TO DO: Name every tracing backend mentioned in the section on capturing conversation history below.

SELECTED EXCERPT:
((

Turning on capture_conversation_history attaches the full message list (as JSON) to the llm.* span. Indispensable for debugging "why did the model do that?" questions.
Enabling it
# config.yaml
capture_conversation_history: true
conversation_history_max_chars: 40000 # safety cap
Or via env var:
export HERMES_OTEL_CAPTURE_CONVERSATION_HISTORY=true
What gets set
On every llm.* span:
| Attribute | Type | Example |
|---|---|---|
input.value | string | [{"role":"system","content":"You are..."},{"role":"user","content":"..."}, ...] |
input.mime_type | string | application/json |
hermes.conversation.message_count | int | 12 |
Backends that recognise input.mime_type=application/json pretty-print the JSON:
- Phoenix: JSON view in the Input panel, fully expandable.
- Langfuse: syntax-highlighted JSON blob.
- SigNoz / Jaeger / Tempo: raw JSON string — readable but not folded.
Respects capture_previews
When capture_previews: false (privacy mode), conversation capture is also suppressed. The two interact cleanly — you don't need to remember to turn this off when you enable privacy mode.
Respects preview_max_chars? Not exactly
The cap on conversation history is its own field — conversation_history_max_chars — not preview_max_chars. The reasoning: conversation JSON is orders of magnitude larger than a single tool input preview, so sharing the same cap would either truncate individual messages uselessly or balloon the size of normal previews.
Default cap is 20,000 characters (≈20 KB UTF-8), which is roughly 5k tokens of conversation. Long conversations get clipped with a trailing ... on whatever message the cap lands in the middle of.
Bump it for complex agents:
conversation_history_max_chars: 100000 # 100 KB
Why only on llm.*?
api.* spans are per-HTTP-request. A single turn can include multiple api.* round-trips (one to get tool calls, another to get the final response after tool results). The conversation history changes between them (tool results get appended), so attaching it to api.* spans would double or triple the data with mostly-overlapping payloads.
The parent llm.* span represents the whole turn end-to-end. Attaching conversation history there keeps it in one place.
Performance
Conversation capture adds a JSON serialisation + size check on every pre_llm_call hook. For a 10-message conversation at ~200 tokens each, that's ~10 ms of serialisation — negligible next to a network round-trip to the model. Not a concern.
The backend impact is bigger: every trace is now carrying ~20 KB of JSON it didn't carry before. On Langfuse Cloud's free tier (500 MB/mo), that's ~25k turns before you hit the limit. Size accordingly.

))

STUDY MATERIAL:

((

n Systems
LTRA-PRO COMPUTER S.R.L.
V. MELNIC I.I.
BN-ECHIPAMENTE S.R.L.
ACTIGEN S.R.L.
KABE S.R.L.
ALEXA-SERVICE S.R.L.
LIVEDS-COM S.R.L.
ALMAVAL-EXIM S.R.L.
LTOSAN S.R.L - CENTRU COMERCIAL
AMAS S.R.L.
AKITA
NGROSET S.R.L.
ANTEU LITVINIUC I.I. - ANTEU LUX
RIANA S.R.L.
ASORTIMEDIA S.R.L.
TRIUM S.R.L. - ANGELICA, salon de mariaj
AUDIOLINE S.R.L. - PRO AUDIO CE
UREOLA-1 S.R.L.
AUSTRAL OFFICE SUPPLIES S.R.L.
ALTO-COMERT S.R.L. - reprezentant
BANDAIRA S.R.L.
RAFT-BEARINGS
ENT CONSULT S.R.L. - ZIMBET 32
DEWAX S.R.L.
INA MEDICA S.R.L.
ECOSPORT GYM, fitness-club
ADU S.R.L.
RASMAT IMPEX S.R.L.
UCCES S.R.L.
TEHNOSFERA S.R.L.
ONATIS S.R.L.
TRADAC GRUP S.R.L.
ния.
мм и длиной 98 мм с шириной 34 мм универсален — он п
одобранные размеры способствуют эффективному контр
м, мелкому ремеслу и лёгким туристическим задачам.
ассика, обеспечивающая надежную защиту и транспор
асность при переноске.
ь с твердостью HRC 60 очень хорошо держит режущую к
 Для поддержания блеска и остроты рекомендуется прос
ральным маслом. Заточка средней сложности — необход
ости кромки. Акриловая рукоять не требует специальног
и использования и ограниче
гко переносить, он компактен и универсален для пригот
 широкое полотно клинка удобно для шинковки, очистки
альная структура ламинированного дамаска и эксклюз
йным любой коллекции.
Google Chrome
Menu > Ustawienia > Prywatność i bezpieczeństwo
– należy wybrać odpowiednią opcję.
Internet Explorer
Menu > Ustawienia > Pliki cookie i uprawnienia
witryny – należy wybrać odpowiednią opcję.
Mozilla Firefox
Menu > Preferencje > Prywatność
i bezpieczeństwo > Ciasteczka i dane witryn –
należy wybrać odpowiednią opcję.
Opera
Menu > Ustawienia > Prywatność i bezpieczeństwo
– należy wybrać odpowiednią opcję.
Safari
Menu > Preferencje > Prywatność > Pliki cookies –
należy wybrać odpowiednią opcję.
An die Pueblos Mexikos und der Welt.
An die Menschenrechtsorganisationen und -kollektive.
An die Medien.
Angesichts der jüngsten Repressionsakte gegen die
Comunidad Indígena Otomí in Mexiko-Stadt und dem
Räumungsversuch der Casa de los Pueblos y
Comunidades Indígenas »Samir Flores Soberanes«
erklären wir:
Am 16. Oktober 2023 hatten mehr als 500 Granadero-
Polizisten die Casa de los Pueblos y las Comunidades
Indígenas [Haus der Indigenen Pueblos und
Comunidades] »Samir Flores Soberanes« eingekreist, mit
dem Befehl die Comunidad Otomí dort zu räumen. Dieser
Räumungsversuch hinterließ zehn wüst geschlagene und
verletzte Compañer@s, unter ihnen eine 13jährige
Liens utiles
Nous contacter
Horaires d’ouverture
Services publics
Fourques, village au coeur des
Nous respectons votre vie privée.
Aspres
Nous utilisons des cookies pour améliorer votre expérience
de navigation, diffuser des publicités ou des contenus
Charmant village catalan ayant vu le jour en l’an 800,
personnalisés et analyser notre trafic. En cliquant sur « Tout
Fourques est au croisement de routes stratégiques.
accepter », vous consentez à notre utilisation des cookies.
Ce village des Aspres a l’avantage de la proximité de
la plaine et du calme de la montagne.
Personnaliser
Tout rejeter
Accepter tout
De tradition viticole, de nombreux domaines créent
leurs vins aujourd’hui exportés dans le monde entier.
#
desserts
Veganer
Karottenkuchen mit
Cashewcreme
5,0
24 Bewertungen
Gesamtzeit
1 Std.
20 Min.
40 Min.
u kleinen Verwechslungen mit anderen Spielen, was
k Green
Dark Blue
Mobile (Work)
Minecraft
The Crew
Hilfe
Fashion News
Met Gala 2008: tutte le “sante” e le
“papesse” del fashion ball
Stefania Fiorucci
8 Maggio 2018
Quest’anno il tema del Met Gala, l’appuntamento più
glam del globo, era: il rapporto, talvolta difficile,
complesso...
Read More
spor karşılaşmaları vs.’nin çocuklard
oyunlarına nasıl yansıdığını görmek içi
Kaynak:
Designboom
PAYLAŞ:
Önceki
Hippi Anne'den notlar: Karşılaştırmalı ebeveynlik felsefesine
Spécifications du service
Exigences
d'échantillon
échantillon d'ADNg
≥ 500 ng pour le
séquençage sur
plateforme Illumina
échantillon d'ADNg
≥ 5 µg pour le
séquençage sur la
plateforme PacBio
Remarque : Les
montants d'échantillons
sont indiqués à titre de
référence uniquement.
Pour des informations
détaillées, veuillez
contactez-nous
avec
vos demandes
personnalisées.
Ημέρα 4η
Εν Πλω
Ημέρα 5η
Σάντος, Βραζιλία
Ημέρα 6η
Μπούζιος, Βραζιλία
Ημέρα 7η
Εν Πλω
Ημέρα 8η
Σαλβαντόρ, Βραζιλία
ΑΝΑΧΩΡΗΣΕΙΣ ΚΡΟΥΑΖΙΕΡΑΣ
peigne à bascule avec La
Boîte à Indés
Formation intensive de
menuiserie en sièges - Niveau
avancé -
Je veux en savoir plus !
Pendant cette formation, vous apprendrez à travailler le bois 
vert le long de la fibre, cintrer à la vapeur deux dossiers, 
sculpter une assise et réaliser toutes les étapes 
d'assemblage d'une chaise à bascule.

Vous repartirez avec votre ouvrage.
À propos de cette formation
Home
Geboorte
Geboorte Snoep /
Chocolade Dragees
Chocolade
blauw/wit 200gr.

))

THE ANSWER: Phoenix, Langfuse, SigNoz, Jaeger, Tempo